PROVIDED DATA: Begin

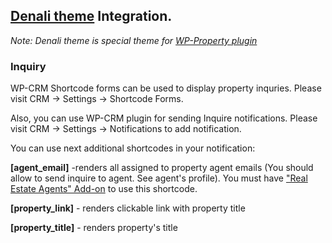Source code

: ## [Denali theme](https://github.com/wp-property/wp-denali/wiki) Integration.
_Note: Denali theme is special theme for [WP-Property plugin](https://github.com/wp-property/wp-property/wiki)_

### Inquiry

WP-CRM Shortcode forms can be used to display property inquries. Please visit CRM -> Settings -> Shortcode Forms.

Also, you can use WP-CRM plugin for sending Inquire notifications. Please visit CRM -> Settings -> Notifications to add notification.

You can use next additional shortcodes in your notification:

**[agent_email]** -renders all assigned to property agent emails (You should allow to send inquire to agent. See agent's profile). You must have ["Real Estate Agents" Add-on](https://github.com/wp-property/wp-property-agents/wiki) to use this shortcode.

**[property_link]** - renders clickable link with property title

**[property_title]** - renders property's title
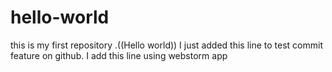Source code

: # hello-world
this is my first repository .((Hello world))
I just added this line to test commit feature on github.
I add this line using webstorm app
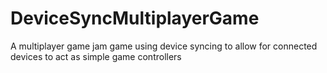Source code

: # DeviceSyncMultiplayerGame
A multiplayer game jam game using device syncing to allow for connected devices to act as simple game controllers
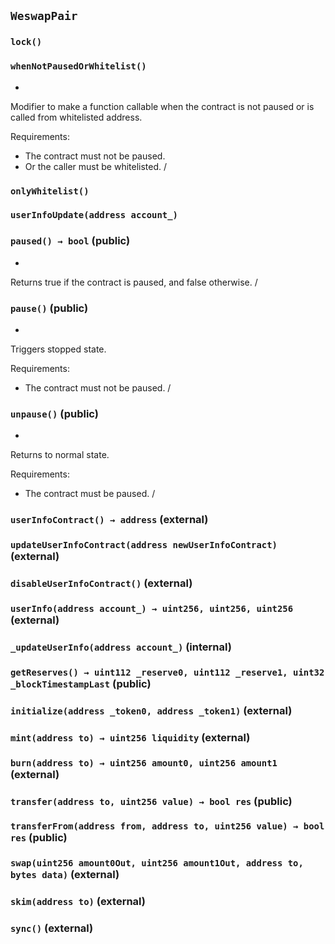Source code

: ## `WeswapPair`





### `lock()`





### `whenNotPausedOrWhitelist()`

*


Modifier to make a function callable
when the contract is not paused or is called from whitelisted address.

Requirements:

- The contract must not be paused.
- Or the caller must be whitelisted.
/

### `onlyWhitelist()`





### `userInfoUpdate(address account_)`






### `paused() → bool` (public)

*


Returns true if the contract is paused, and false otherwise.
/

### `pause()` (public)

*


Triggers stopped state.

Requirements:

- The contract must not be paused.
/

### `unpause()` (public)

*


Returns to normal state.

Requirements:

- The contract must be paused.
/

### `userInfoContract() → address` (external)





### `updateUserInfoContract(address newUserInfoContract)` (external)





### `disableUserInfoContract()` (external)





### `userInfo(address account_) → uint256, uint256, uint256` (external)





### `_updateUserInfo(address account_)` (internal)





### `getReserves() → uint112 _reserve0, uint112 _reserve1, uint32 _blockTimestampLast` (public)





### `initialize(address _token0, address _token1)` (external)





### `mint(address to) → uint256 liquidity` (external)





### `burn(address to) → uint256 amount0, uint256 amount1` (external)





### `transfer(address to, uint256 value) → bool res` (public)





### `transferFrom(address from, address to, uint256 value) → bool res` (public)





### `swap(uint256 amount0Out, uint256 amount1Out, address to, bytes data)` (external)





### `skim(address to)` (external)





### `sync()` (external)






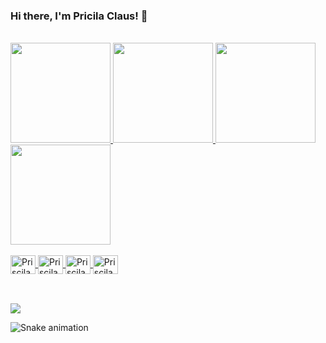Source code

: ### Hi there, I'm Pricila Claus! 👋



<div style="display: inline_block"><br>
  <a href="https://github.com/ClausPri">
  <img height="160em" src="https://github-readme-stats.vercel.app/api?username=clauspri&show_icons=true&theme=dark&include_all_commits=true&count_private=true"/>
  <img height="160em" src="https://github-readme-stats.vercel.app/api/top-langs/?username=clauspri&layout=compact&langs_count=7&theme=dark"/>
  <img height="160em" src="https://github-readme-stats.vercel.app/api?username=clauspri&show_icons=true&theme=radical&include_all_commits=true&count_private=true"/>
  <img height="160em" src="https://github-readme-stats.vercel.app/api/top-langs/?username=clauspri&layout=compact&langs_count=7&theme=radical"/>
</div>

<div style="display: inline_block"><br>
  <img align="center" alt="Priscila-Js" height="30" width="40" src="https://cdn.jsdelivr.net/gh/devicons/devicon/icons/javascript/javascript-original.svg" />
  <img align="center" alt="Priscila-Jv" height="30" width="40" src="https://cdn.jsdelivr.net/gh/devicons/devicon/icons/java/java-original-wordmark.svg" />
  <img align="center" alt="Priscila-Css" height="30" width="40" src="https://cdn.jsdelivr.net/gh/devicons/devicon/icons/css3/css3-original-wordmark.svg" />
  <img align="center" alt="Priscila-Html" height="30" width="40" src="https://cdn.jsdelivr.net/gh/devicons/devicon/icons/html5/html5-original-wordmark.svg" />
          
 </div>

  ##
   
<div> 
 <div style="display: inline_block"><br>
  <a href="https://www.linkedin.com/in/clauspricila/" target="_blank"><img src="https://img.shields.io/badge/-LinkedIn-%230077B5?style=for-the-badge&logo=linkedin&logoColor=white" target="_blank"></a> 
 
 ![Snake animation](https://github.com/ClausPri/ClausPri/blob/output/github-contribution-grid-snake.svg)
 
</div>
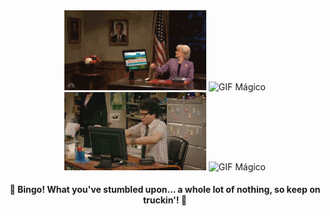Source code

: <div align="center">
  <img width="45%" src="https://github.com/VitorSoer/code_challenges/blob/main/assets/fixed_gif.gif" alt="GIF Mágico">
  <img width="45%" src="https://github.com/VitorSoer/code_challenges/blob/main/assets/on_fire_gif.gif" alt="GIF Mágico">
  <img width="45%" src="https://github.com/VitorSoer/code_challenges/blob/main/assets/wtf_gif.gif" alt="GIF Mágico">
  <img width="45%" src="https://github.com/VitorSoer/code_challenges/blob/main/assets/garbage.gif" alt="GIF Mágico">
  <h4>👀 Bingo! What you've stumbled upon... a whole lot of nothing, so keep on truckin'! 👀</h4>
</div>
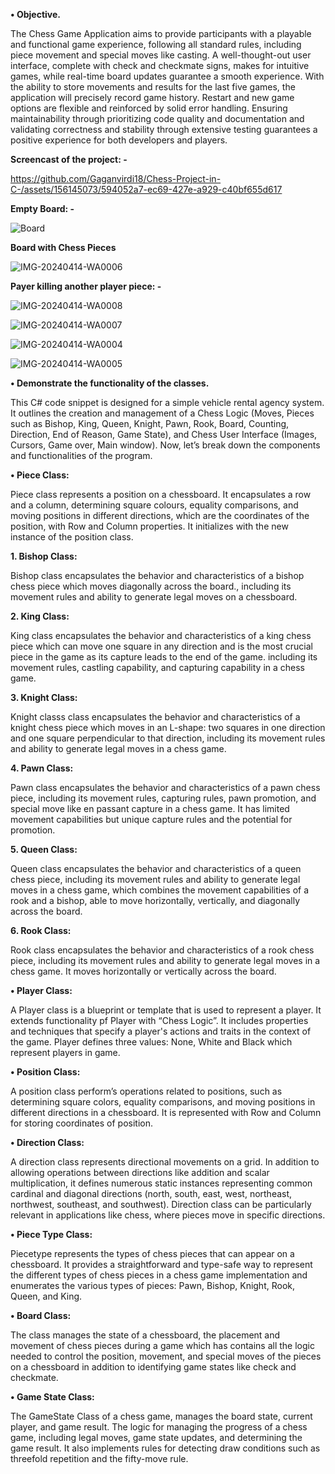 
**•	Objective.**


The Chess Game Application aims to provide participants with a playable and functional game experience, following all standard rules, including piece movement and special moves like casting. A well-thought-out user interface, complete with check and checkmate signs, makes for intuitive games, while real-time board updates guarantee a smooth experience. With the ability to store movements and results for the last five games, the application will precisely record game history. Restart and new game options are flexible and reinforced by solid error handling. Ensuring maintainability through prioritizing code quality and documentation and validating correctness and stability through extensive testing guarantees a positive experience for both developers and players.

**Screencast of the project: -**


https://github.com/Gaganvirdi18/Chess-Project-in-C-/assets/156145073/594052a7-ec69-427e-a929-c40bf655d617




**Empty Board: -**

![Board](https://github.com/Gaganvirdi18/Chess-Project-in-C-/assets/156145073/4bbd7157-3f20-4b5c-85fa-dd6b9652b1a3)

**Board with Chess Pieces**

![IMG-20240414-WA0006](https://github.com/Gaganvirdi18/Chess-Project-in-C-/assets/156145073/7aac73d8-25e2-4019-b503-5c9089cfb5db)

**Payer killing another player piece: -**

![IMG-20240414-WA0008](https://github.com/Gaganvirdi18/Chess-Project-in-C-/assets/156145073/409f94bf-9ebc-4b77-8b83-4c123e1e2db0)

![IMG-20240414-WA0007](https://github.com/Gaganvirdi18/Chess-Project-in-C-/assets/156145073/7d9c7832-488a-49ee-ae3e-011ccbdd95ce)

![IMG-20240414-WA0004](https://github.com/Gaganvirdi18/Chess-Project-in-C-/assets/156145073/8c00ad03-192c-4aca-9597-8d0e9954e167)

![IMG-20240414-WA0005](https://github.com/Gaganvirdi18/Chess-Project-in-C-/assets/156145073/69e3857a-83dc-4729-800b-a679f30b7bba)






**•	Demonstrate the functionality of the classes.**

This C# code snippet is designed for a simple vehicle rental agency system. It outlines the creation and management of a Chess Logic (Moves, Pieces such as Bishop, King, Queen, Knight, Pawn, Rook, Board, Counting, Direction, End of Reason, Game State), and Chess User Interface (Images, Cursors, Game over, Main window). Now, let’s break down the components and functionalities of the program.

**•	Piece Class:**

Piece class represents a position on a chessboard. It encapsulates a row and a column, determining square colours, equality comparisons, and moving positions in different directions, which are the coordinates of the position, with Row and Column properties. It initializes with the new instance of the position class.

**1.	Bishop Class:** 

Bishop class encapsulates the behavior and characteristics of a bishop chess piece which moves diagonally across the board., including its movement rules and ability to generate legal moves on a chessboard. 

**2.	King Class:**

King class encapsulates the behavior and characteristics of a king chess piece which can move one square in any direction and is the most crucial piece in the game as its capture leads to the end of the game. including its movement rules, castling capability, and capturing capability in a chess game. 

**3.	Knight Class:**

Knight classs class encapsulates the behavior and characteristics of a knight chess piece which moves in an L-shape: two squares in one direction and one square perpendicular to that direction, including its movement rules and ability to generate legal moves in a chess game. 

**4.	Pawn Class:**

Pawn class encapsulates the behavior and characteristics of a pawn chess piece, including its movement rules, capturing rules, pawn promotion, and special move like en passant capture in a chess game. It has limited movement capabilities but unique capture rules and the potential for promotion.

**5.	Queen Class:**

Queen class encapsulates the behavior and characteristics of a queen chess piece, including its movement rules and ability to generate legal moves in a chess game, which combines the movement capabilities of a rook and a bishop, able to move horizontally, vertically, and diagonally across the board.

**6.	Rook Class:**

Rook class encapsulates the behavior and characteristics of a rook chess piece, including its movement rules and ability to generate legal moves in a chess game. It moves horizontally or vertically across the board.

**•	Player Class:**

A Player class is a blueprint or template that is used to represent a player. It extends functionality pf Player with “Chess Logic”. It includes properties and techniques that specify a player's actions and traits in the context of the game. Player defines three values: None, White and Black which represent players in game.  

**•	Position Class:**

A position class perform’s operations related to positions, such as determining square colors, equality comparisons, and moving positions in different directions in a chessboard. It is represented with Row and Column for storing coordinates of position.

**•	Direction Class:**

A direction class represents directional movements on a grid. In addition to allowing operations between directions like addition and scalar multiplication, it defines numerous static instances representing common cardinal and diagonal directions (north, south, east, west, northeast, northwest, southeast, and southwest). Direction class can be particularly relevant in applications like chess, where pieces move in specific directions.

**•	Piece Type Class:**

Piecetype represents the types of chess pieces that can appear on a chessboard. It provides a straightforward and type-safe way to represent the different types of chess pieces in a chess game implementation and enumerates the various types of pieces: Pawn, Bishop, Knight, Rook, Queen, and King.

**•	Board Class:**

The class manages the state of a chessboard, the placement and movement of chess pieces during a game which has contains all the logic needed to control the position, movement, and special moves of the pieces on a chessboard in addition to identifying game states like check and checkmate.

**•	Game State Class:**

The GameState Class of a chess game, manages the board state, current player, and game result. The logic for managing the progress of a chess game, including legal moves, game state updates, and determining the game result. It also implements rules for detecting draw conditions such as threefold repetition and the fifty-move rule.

PROVIDED DATA: End

▶ [TO-DO ITEM]: Print the data exactly, from its first line to the line containing "Also, you can", both included. Omit the pictures.

▶ [EXPECTED ANSWER]:
Source code

: ## [Denali theme](https://github.com/wp-property/wp-denali/wiki) Integration.
_Note: Denali theme is special theme for [WP-Property plugin](https://github.com/wp-property/wp-property/wiki)_

### Inquiry

WP-CRM Shortcode forms can be used to display property inquries. Please visit CRM -> Settings -> Shortcode Forms.

Also, you can use WP-CRM plugin for sending Inquire notifications. Please visit CRM -> Settings -> Notifications to add notification.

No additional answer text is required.